* _Available data_:

○ ○ ○ ○ ○ ○ ○

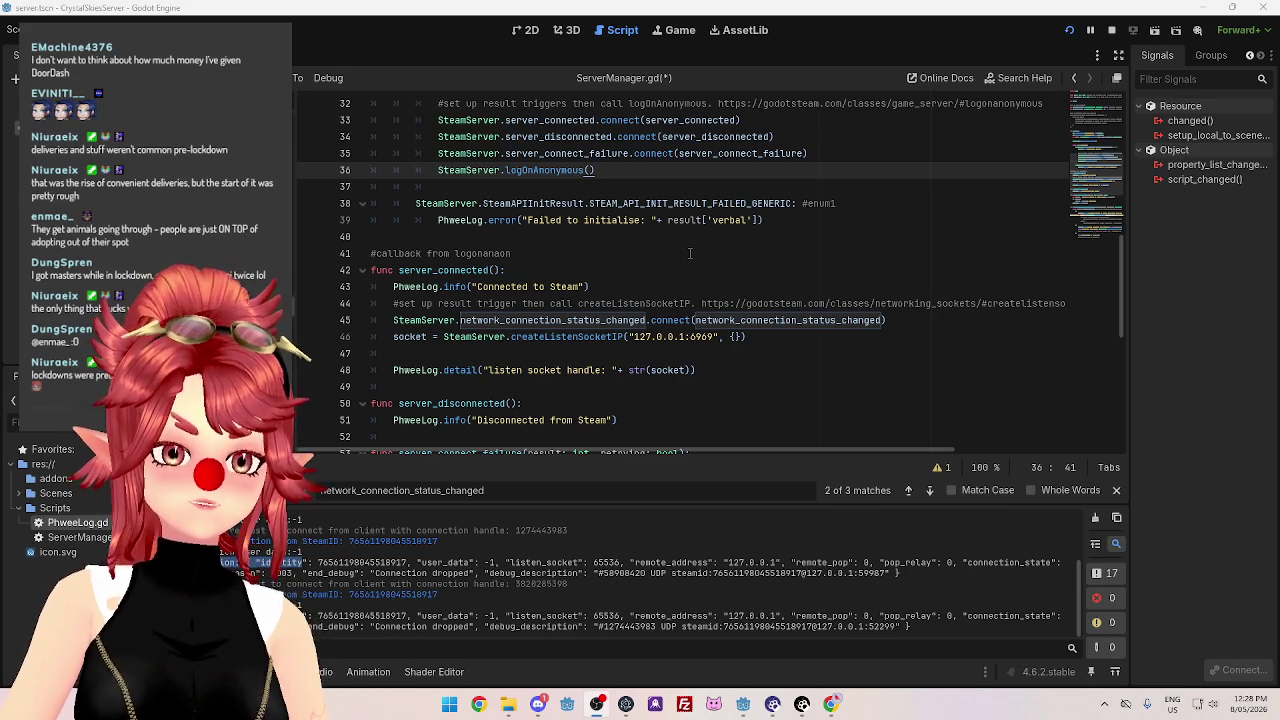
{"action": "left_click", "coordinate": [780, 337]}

○ ○ ○ ○ ○ ○ ○

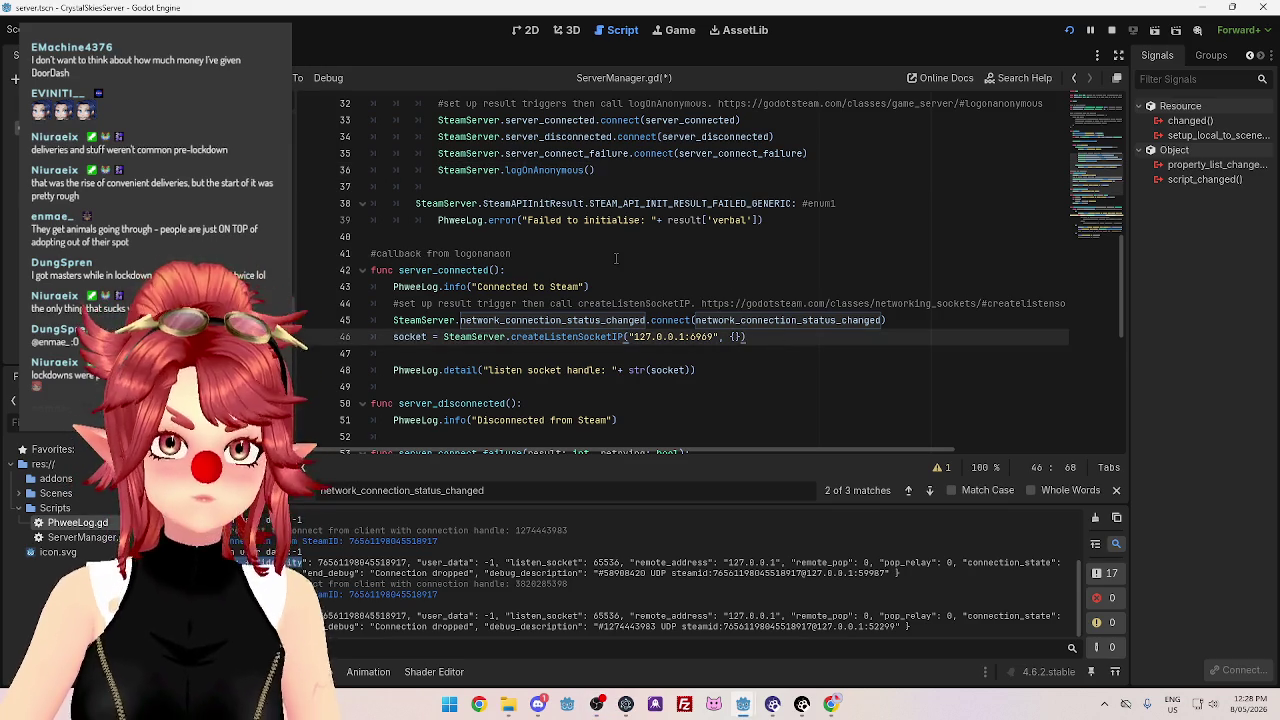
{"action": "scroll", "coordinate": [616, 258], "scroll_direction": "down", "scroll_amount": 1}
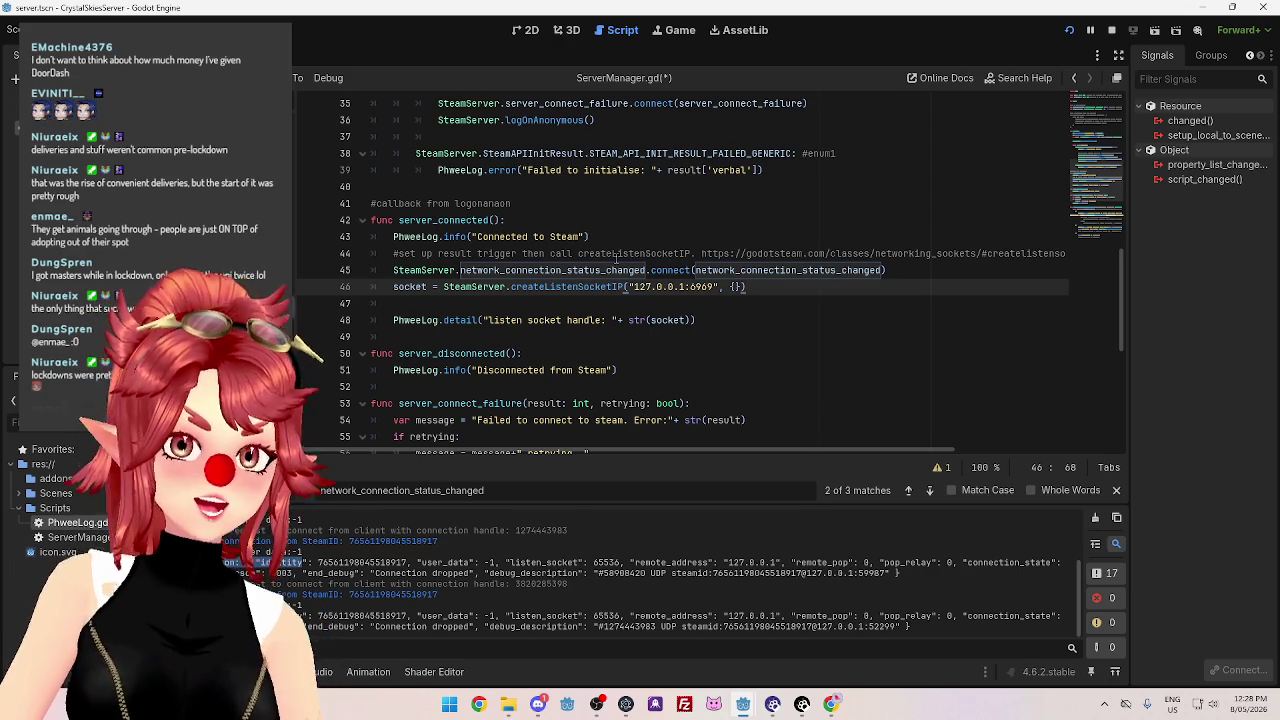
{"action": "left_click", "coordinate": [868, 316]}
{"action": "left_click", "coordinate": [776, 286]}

○ ○ ○ ○ ○ ○ ○

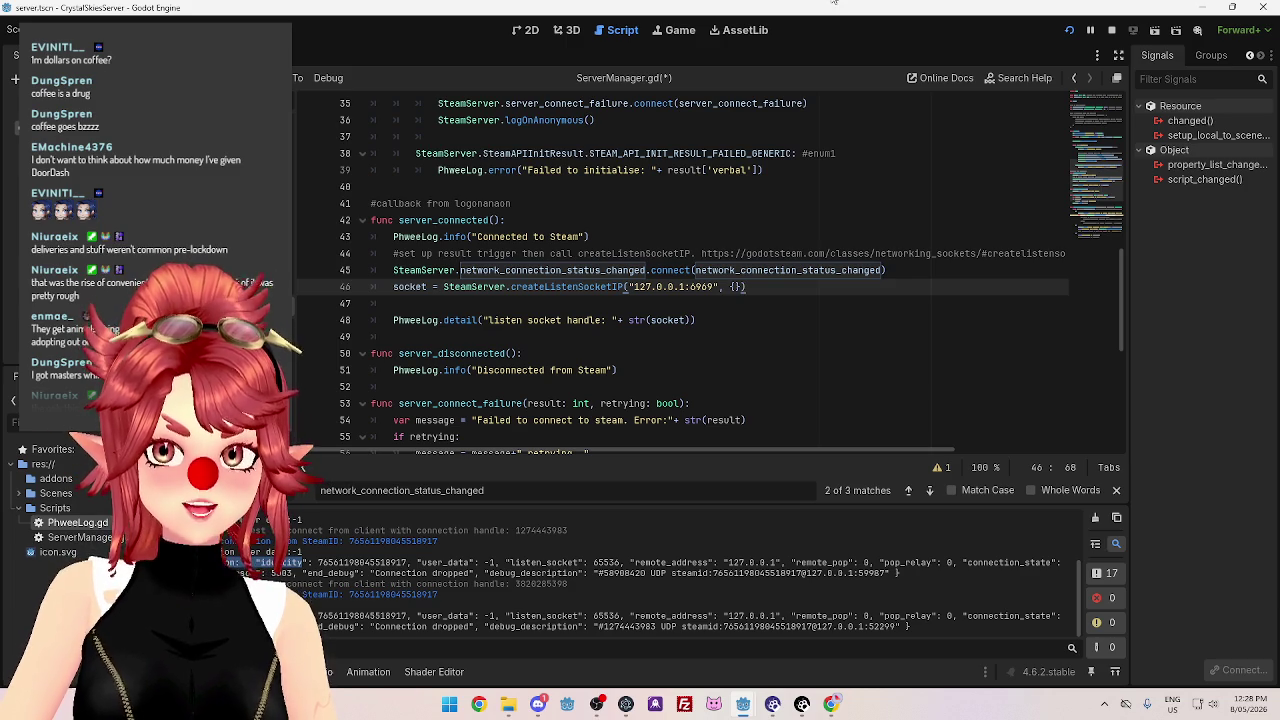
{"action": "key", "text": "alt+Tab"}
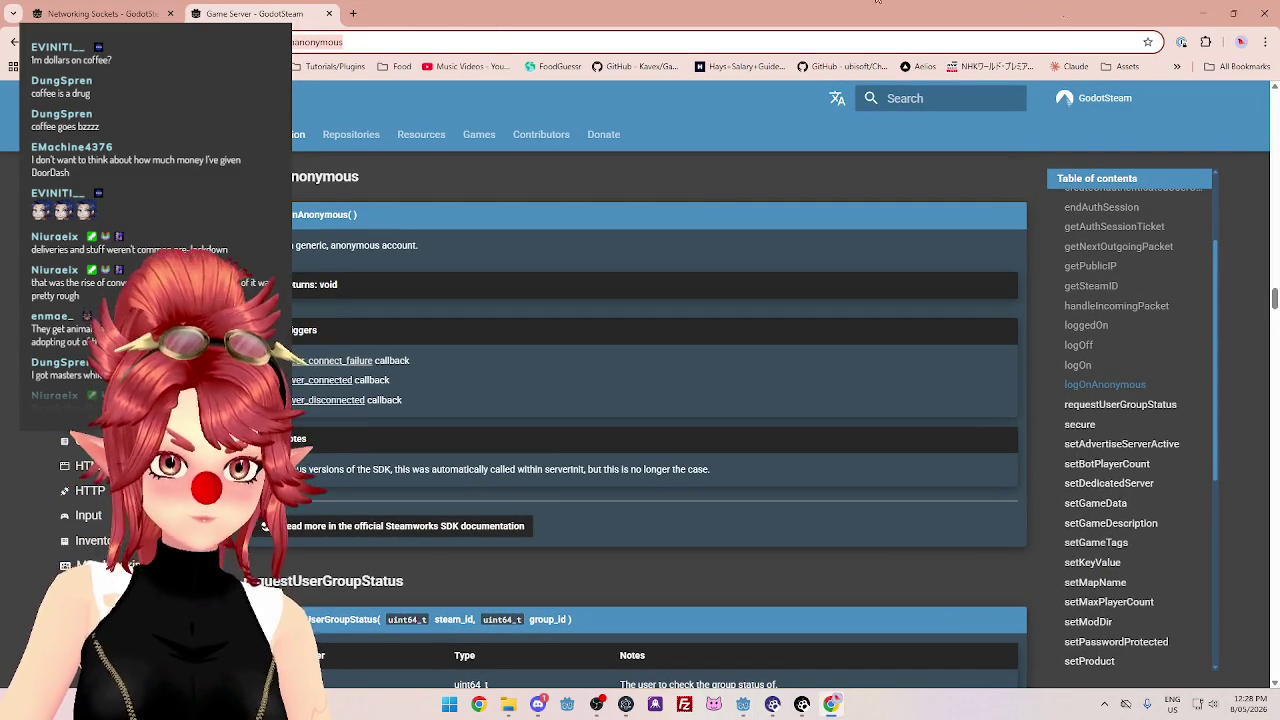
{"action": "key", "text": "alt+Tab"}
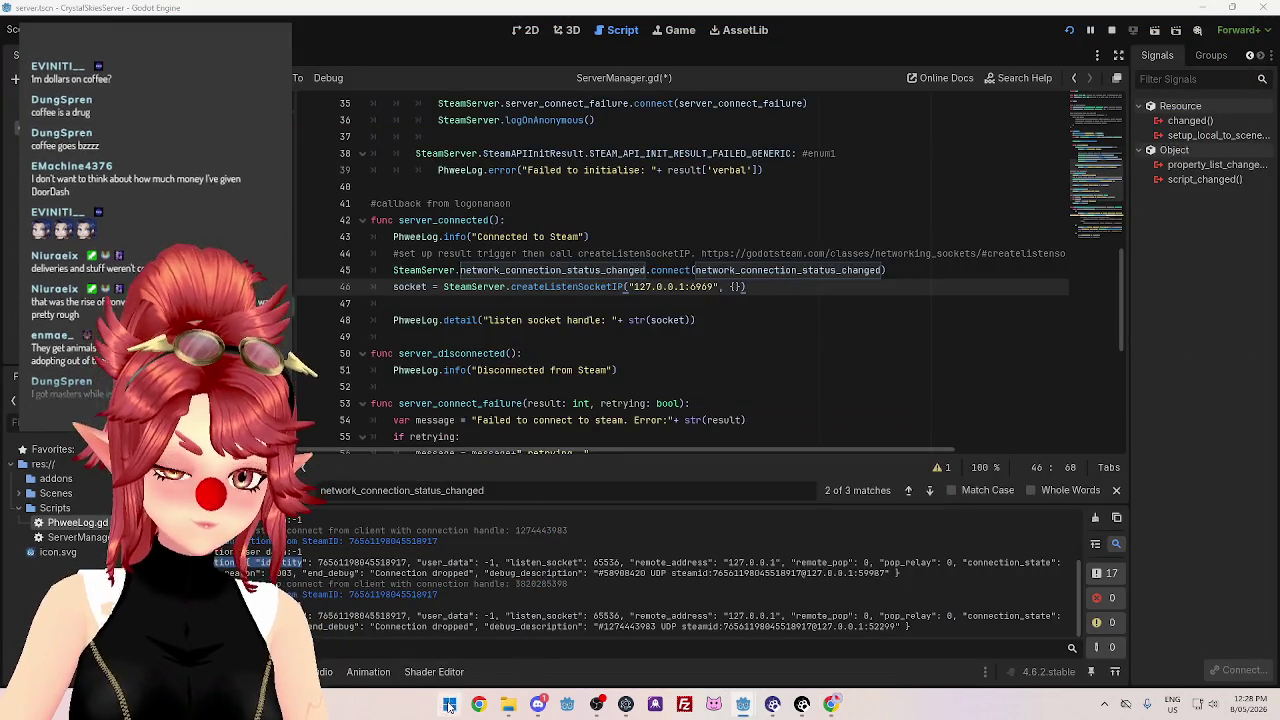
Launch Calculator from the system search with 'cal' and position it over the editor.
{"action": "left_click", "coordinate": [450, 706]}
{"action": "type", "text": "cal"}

○ ○ ○ ○ ○ ○ ○

Gather each line of the listing that holds the string "coordinate".

* _Response to this task_:
{"action": "left_click", "coordinate": [780, 337]}
{"action": "scroll", "coordinate": [616, 258], "scroll_direction": "down", "scroll_amount": 1}
{"action": "left_click", "coordinate": [868, 316]}
{"action": "left_click", "coordinate": [776, 286]}
{"action": "left_click", "coordinate": [450, 706]}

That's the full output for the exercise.